>> START Supplied information
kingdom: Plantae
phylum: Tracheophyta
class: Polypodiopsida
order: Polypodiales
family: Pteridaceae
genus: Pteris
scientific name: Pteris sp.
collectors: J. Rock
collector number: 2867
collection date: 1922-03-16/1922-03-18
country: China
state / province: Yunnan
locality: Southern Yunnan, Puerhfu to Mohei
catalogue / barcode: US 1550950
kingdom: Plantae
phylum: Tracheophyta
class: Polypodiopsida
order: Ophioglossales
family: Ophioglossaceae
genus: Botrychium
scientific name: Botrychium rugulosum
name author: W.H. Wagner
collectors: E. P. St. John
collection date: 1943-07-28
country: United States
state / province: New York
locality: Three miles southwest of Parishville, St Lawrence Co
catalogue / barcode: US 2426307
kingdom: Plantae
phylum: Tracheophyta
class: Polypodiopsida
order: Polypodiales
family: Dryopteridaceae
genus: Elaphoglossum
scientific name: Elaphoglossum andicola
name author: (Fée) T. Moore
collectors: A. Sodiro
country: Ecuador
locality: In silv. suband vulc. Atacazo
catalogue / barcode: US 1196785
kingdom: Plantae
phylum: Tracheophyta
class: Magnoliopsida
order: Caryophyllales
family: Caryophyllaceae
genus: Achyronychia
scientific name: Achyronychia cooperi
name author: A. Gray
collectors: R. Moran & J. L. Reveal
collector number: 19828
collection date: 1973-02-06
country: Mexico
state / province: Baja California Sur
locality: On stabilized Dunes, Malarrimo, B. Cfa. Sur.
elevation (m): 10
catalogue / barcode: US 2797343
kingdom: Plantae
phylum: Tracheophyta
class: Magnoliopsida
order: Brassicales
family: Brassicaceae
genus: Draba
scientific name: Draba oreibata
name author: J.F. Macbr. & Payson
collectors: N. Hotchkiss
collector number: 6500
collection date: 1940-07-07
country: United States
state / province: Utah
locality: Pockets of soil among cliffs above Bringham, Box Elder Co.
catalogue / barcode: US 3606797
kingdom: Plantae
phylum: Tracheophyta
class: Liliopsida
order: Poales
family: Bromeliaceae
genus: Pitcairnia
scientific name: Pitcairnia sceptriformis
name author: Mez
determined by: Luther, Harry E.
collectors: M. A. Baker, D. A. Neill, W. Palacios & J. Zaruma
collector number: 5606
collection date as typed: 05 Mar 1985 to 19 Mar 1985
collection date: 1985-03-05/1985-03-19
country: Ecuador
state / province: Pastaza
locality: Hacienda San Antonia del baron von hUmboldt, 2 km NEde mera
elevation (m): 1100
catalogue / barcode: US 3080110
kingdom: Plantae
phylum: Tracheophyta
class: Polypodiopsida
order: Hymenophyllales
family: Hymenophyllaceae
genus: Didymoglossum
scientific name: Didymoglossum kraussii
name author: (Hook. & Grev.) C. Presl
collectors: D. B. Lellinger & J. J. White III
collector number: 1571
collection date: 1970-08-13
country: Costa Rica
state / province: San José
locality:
>> END Supplied information
Set task: Copy every line of the records above word for word, keeping each line in its original order.

Answer to the problem:
kingdom: Plantae
phylum: Tracheophyta
class: Polypodiopsida
order: Polypodiales
family: Pteridaceae
genus: Pteris
scientific name: Pteris sp.
collectors: J. Rock
collector number: 2867
collection date: 1922-03-16/1922-03-18
country: China
state / province: Yunnan
locality: Southern Yunnan, Puerhfu to Mohei
catalogue / barcode: US 1550950
kingdom: Plantae
phylum: Tracheophyta
class: Polypodiopsida
order: Ophioglossales
family: Ophioglossaceae
genus: Botrychium
scientific name: Botrychium rugulosum
name author: W.H. Wagner
collectors: E. P. St. John
collection date: 1943-07-28
country: United States
state / province: New York
locality: Three miles southwest of Parishville, St Lawrence Co
catalogue / barcode: US 2426307
kingdom: Plantae
phylum: Tracheophyta
class: Polypodiopsida
order: Polypodiales
family: Dryopteridaceae
genus: Elaphoglossum
scientific name: Elaphoglossum andicola
name author: (Fée) T. Moore
collectors: A. Sodiro
country: Ecuador
locality: In silv. suband vulc. Atacazo
catalogue / barcode: US 1196785
kingdom: Plantae
phylum: Tracheophyta
class: Magnoliopsida
order: Caryophyllales
family: Caryophyllaceae
genus: Achyronychia
scientific name: Achyronychia cooperi
name author: A. Gray
collectors: R. Moran & J. L. Reveal
collector number: 19828
collection date: 1973-02-06
country: Mexico
state / province: Baja California Sur
locality: On stabilized Dunes, Malarrimo, B. Cfa. Sur.
elevation (m): 10
catalogue / barcode: US 2797343
kingdom: Plantae
phylum: Tracheophyta
class: Magnoliopsida
order: Brassicales
family: Brassicaceae
genus: Draba
scientific name: Draba oreibata
name author: J.F. Macbr. & Payson
collectors: N. Hotchkiss
collector number: 6500
collection date: 1940-07-07
country: United States
state / province: Utah
locality: Pockets of soil among cliffs above Bringham, Box Elder Co.
catalogue / barcode: US 3606797
kingdom: Plantae
phylum: Tracheophyta
class: Liliopsida
order: Poales
family: Bromeliaceae
genus: Pitcairnia
scientific name: Pitcairnia sceptriformis
name author: Mez
determined by: Luther, Harry E.
collectors: M. A. Baker, D. A. Neill, W. Palacios & J. Zaruma
collector number: 5606
collection date as typed: 05 Mar 1985 to 19 Mar 1985
collection date: 1985-03-05/1985-03-19
country: Ecuador
state / province: Pastaza
locality: Hacienda San Antonia del baron von hUmboldt, 2 km NEde mera
elevation (m): 1100
catalogue / barcode: US 3080110
kingdom: Plantae
phylum: Tracheophyta
class: Polypodiopsida
order: Hymenophyllales
family: Hymenophyllaceae
genus: Didymoglossum
scientific name: Didymoglossum kraussii
name author: (Hook. & Grev.) C. Presl
collectors: D. B. Lellinger & J. J. White III
collector number: 1571
collection date: 1970-08-13
country: Costa Rica
state / province: San José
locality:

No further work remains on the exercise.